Its depth comes in the tenderness and refined passion Cohen brings to his thorough descriptions of being human — a state in which pain and failure dance with transcendence and bliss, as he growls in harmony with his angelic backup singers in the beautiful "Come Healing," "The heart beneath is teaching to the broken heart above."
Old Ideas provides plenty of new lines like that, worthy of a Quotable Cohen anthology. (My favorite right now is from the folksy waltz "Crazy to Love You": "Crazy has places to hide in that are deeper than any goodbye.") But what makes this album special is its sound, which steps back from the synthesizer-heavy arrangements dominant on Cohen's other late-period work and explores a range of styles, from countrypolitan twang to gypsy jazz to Dylanesque blues.
Bobby Zimmerman, in fact, is a clear reference point throughout Old Ideas.

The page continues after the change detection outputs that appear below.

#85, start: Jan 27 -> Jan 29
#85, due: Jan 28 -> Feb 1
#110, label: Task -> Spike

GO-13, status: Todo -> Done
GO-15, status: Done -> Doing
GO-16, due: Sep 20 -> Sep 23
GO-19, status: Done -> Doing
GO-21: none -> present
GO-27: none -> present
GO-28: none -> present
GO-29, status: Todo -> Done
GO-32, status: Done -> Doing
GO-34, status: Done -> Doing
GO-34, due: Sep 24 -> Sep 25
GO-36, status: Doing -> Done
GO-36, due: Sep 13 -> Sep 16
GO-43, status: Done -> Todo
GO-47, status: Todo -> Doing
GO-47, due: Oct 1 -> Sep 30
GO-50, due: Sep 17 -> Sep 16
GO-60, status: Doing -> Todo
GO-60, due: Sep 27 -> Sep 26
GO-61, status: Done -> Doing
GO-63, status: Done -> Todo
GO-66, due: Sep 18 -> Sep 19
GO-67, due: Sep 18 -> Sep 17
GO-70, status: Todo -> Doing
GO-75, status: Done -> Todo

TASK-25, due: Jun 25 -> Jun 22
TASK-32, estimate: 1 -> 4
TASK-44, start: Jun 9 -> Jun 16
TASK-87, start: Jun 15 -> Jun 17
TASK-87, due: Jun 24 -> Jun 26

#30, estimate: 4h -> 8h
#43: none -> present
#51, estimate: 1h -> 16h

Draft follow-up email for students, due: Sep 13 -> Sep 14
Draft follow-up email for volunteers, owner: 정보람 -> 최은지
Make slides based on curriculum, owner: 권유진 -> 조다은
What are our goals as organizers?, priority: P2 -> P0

At times, it seems like a response to Time Out of Mind, the 1997 release that marked the beginning of Dylan's epic lion-in-winter phase. (That he was only 57 when he made it shows how long a pop star's old age can last.) Like that album, Old Ideas contemplates mortality in the bitter light of failed romance; it fearlessly broaches emotional extremes while still dropping the wisdom of an elder who should know better. "The Darkness," with its funky undertow, and "Banjo," an easy talking blues, are especially Dylanesque, with Cohen adding tartness to his own gravelly growl and his band getting into a loose Americana groove.
In the end, of course, Leonard Cohen remains his own man, with a unique sound that brings the temple to the cabaret and a sensibility balancing humor and profundity on the crystal stem of a glass filled with red wine of an ideal vintage. In "Going Home," whose words were recently featured in The New Yorker by poetry editor Paul Muldoon, Cohen's inner spirit pokes fun at his pop-star self: "He's a lazy bastard living in a suit," the enlightened voice says. But you know what? That suit still fits, and the cut is perfection.